GIVEN EXERCISE 1: Number each line of the records from the line containing "scientific name: Pentameris thuarii" through the line containing "genus: Thalictrum", and present them as a list with blank lines left out.

PAGE TEXT:
_ _ _ _

15                  The Federal Magistrate noted that no particulars or evidence supported the appellant’s claim that the Tribunal was biased against her. His Honour found that there was ‘nothing to show’ that a ‘fair-minded lay observer might reasonably apprehend that the judge might not bring an impartial mind to the resolution of the question to be decided’: see Re Refugee Review Tribunal & Another; ex parte H & Another (2001) 179 ALR 425 at [27]. His Honour accordingly rejected this ground.

16                  The Federal Magistrate considered the grounds contained in the appellant’s amended applications alleging breaches of s 424A of the Act and found that such section contains no requirement that notice be given under the section prior to the hearing: see SAAP and Another v Minister for Immigration and Multicultural and Indigenous Affairs (2005) 215 ALR 162 per Kirby J at [160]. His Honour further found that it was only after the hearing that inconsistencies came to constitute a reason for undermining the appellant’s claim, and then noted that the relevant appraisals of the Tribunal were not ‘information’ for the purposes of s 424A(1) of the Act.

17                  The Federal Magistrate dismissed the appellant’s application, amended application and further amended application.

_ _ _ _

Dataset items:
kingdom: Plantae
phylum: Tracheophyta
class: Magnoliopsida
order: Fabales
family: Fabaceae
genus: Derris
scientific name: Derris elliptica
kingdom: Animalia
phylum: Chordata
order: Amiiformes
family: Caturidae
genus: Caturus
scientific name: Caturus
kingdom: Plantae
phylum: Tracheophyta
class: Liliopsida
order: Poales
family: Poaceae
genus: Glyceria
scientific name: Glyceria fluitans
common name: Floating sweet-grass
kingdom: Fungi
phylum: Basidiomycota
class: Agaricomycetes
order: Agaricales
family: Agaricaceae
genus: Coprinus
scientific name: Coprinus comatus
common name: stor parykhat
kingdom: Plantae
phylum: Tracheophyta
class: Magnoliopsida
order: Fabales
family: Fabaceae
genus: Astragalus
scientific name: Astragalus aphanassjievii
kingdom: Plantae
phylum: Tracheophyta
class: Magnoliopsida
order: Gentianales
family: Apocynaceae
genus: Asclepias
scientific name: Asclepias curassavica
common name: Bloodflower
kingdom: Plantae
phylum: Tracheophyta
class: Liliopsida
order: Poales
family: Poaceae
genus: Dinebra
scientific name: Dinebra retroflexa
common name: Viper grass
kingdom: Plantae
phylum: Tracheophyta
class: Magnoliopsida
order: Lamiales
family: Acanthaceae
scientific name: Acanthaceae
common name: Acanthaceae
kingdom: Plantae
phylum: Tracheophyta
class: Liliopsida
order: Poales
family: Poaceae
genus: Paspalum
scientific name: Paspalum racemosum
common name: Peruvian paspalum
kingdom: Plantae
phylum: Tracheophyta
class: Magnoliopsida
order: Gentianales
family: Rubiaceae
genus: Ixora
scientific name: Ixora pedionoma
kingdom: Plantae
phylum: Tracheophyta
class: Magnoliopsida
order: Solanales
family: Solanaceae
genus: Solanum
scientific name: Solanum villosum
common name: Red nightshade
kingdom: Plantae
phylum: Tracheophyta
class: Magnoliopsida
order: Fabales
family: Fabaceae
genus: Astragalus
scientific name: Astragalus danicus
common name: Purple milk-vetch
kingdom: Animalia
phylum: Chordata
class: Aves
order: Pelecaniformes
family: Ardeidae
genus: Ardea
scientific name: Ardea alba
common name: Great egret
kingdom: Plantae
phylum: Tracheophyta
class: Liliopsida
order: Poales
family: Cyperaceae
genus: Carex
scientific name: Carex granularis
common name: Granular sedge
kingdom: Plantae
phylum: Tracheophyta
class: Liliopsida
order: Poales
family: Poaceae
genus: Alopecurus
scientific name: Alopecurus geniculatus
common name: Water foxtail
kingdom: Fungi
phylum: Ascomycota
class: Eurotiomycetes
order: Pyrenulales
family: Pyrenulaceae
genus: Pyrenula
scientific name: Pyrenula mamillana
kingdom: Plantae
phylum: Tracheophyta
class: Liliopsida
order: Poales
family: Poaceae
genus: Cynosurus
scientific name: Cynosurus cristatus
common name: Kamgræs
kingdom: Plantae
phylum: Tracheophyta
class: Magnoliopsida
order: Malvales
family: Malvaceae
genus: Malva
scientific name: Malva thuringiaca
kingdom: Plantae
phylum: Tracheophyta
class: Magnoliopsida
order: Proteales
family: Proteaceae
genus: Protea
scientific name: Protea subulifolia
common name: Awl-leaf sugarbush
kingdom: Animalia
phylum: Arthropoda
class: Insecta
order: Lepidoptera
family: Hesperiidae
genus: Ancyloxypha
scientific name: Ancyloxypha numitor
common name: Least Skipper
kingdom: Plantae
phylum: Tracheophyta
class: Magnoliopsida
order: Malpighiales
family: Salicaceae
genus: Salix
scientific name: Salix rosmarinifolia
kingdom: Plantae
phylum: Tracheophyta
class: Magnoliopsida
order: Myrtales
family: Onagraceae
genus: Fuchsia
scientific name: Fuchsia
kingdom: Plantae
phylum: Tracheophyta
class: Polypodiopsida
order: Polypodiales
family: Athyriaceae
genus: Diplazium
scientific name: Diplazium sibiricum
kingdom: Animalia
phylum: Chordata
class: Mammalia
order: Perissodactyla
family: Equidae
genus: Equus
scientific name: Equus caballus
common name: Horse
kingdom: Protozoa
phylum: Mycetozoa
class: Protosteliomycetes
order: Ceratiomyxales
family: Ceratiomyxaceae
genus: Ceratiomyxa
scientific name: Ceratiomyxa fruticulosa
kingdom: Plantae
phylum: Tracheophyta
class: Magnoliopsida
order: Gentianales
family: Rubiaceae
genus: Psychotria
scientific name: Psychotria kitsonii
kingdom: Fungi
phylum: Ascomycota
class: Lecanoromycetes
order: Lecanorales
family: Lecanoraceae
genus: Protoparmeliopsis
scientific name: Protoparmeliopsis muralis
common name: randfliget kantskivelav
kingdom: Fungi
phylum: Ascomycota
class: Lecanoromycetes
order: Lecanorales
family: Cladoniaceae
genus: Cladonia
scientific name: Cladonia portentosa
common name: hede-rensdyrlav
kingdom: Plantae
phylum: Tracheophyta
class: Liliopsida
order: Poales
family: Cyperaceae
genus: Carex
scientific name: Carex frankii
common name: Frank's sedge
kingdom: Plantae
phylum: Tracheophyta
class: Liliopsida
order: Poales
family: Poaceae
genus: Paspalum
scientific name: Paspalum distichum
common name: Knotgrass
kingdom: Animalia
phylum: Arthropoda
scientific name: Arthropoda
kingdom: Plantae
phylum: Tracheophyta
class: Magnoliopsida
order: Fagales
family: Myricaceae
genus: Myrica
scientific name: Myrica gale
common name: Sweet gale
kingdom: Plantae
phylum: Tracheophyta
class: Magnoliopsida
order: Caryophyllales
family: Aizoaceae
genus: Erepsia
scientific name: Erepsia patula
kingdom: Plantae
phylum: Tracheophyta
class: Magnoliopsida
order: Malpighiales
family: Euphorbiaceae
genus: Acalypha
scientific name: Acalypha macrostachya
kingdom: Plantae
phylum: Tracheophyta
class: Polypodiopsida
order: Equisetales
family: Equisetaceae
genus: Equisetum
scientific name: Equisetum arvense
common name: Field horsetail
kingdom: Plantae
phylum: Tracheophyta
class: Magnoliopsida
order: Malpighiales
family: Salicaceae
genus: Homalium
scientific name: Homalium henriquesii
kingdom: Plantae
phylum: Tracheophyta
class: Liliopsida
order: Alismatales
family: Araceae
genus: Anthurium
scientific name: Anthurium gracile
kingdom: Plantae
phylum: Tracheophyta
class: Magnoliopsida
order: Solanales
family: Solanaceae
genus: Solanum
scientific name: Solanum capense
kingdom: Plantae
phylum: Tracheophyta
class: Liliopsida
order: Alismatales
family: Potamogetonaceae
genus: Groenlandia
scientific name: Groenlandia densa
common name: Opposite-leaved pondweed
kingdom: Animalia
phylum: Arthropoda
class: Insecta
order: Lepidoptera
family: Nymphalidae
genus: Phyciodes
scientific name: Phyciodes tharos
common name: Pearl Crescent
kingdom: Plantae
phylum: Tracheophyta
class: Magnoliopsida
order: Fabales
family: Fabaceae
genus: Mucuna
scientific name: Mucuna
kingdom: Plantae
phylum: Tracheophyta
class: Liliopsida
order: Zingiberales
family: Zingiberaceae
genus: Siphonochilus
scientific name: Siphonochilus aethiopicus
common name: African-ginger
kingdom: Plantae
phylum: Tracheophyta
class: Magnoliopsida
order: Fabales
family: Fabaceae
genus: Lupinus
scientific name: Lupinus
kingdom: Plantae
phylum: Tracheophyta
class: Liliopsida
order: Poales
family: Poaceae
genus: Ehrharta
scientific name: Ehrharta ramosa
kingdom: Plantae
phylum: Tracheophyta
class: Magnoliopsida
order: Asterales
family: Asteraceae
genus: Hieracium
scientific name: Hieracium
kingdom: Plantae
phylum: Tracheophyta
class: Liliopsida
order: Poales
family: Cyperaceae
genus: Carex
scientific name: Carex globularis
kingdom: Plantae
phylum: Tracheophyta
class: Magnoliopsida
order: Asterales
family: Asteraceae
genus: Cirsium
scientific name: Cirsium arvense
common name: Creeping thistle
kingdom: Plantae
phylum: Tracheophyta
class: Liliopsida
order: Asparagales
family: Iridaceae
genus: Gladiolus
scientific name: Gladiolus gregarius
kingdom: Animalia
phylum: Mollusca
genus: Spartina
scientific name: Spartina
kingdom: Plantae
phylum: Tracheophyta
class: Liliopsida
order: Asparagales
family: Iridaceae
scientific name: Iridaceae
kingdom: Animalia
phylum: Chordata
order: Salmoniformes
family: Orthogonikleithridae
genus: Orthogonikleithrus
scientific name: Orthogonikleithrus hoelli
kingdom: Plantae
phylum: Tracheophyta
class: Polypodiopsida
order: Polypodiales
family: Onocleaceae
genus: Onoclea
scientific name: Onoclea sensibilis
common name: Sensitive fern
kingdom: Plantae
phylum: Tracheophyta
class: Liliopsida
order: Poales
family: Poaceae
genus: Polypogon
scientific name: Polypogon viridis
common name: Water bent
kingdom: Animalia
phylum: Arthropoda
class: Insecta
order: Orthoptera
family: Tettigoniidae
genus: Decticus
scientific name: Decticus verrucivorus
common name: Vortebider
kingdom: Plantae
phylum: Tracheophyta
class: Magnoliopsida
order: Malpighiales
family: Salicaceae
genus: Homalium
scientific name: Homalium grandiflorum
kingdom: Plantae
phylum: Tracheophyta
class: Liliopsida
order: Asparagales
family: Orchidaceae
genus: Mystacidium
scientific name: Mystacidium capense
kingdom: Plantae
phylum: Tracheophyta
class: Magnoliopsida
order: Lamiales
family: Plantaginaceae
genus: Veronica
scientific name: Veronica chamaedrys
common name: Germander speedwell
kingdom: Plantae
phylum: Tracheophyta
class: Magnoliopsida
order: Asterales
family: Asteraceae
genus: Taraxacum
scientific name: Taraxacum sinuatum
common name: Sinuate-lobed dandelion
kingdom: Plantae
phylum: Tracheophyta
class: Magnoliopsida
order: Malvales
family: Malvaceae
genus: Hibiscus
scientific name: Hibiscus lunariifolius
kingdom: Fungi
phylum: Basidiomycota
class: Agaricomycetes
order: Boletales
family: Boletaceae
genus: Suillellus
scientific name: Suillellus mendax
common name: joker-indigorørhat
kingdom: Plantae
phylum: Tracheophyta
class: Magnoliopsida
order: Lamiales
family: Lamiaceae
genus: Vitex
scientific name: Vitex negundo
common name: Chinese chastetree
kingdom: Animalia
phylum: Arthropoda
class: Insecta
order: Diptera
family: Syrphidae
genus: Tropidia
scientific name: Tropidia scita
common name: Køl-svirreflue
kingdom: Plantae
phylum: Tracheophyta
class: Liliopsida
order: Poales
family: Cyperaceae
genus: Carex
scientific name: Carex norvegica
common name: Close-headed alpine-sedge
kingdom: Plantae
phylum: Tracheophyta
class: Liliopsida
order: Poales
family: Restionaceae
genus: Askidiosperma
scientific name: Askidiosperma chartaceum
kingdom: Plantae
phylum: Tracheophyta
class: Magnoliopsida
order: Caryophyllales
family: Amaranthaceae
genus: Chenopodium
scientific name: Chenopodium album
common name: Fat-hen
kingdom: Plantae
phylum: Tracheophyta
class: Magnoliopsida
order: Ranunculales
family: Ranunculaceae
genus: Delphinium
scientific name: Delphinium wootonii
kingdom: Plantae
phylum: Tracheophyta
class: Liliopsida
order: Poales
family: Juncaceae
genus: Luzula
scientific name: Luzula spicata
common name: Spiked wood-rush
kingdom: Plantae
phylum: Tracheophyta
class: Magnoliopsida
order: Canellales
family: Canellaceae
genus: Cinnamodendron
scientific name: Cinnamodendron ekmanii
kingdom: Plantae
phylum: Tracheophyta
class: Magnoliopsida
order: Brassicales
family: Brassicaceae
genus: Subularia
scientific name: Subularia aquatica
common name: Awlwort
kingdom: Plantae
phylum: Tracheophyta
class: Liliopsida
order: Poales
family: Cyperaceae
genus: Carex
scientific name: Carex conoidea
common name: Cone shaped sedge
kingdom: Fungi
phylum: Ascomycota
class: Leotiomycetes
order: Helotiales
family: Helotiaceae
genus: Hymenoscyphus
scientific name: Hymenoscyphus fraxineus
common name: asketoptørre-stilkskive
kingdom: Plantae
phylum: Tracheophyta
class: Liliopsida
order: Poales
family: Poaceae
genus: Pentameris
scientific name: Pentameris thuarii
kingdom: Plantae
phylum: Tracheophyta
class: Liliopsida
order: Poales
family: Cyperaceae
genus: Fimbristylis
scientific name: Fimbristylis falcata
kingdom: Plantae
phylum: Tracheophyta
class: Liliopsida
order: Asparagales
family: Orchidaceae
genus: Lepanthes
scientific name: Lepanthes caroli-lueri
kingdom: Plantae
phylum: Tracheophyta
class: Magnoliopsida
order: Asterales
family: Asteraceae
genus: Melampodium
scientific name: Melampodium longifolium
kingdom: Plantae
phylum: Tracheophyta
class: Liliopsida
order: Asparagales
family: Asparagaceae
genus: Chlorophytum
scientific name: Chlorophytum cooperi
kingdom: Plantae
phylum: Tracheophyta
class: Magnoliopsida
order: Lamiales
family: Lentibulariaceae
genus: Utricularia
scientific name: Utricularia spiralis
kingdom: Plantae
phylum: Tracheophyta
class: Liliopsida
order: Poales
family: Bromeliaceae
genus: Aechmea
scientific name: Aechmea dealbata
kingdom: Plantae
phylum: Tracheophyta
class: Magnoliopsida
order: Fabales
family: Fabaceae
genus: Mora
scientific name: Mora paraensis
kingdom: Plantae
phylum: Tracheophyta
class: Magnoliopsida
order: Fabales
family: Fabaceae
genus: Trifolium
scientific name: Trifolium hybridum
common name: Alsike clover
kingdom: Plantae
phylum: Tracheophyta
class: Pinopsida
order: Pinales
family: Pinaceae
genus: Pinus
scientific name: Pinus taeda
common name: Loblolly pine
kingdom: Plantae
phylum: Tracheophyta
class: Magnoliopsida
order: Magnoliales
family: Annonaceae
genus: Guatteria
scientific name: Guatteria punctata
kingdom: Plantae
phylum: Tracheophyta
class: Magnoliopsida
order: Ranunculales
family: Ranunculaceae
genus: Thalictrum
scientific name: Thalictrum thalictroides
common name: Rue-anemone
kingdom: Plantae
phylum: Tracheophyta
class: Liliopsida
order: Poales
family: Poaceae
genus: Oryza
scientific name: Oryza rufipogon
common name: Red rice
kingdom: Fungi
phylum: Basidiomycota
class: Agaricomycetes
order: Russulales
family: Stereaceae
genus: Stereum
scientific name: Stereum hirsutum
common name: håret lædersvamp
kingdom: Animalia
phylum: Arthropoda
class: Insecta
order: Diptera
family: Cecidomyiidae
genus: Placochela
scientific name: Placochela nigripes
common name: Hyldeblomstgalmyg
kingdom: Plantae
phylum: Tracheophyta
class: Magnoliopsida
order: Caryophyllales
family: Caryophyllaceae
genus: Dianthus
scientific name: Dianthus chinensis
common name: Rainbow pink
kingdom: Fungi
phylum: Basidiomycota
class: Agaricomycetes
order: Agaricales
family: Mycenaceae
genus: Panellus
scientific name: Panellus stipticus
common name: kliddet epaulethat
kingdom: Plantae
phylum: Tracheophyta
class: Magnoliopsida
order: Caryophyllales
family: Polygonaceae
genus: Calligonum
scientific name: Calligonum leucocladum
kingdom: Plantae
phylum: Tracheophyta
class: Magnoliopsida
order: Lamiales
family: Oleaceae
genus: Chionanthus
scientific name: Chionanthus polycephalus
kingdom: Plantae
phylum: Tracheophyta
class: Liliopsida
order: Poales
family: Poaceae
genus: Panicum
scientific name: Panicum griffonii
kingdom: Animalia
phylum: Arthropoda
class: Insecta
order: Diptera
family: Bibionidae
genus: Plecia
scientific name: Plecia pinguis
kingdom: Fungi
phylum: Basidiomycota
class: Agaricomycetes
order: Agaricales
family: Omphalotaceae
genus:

_ _ _ _

GIVEN EXERCISE 2: From the court judgment, reproduce word for word the passage from "16                  The Federal" up to and including "further amended application.".

CORRECT RESULT 1:
1. scientific name: Pentameris thuarii
2. kingdom: Plantae
3. phylum: Tracheophyta
4. class: Liliopsida
5. order: Poales
6. family: Cyperaceae
7. genus: Fimbristylis
8. scientific name: Fimbristylis falcata
9. kingdom: Plantae
10. phylum: Tracheophyta
11. class: Liliopsida
12. order: Asparagales
13. family: Orchidaceae
14. genus: Lepanthes
15. scientific name: Lepanthes caroli-lueri
16. kingdom: Plantae
17. phylum: Tracheophyta
18. class: Magnoliopsida
19. order: Asterales
20. family: Asteraceae
21. genus: Melampodium
22. scientific name: Melampodium longifolium
23. kingdom: Plantae
24. phylum: Tracheophyta
25. class: Liliopsida
26. order: Asparagales
27. family: Asparagaceae
28. genus: Chlorophytum
29. scientific name: Chlorophytum cooperi
30. kingdom: Plantae
31. phylum: Tracheophyta
32. class: Magnoliopsida
33. order: Lamiales
34. family: Lentibulariaceae
35. genus: Utricularia
36. scientific name: Utricularia spiralis
37. kingdom: Plantae
38. phylum: Tracheophyta
39. class: Liliopsida
40. order: Poales
41. family: Bromeliaceae
42. genus: Aechmea
43. scientific name: Aechmea dealbata
44. kingdom: Plantae
45. phylum: Tracheophyta
46. class: Magnoliopsida
47. order: Fabales
48. family: Fabaceae
49. genus: Mora
50. scientific name: Mora paraensis
51. kingdom: Plantae
52. phylum: Tracheophyta
53. class: Magnoliopsida
54. order: Fabales
55. family: Fabaceae
56. genus: Trifolium
57. scientific name: Trifolium hybridum
58. common name: Alsike clover
59. kingdom: Plantae
60. phylum: Tracheophyta
61. class: Pinopsida
62. order: Pinales
63. family: Pinaceae
64. genus: Pinus
65. scientific name: Pinus taeda
66. common name: Loblolly pine
67. kingdom: Plantae
68. phylum: Tracheophyta
69. class: Magnoliopsida
70. order: Magnoliales
71. family: Annonaceae
72. genus: Guatteria
73. scientific name: Guatteria punctata
74. kingdom: Plantae
75. phylum: Tracheophyta
76. class: Magnoliopsida
77. order: Ranunculales
78. family: Ranunculaceae
79. genus: Thalictrum

CORRECT RESULT 2:
16                  The Federal Magistrate considered the grounds contained in the appellant’s amended applications alleging breaches of s 424A of the Act and found that such section contains no requirement that notice be given under the section prior to the hearing: see SAAP and Another v Minister for Immigration and Multicultural and Indigenous Affairs (2005) 215 ALR 162 per Kirby J at [160]. His Honour further found that it was only after the hearing that inconsistencies came to constitute a reason for undermining the appellant’s claim, and then noted that the relevant appraisals of the Tribunal were not ‘information’ for the purposes of s 424A(1) of the Act.

17                  The Federal Magistrate dismissed the appellant’s application, amended application and further amended application.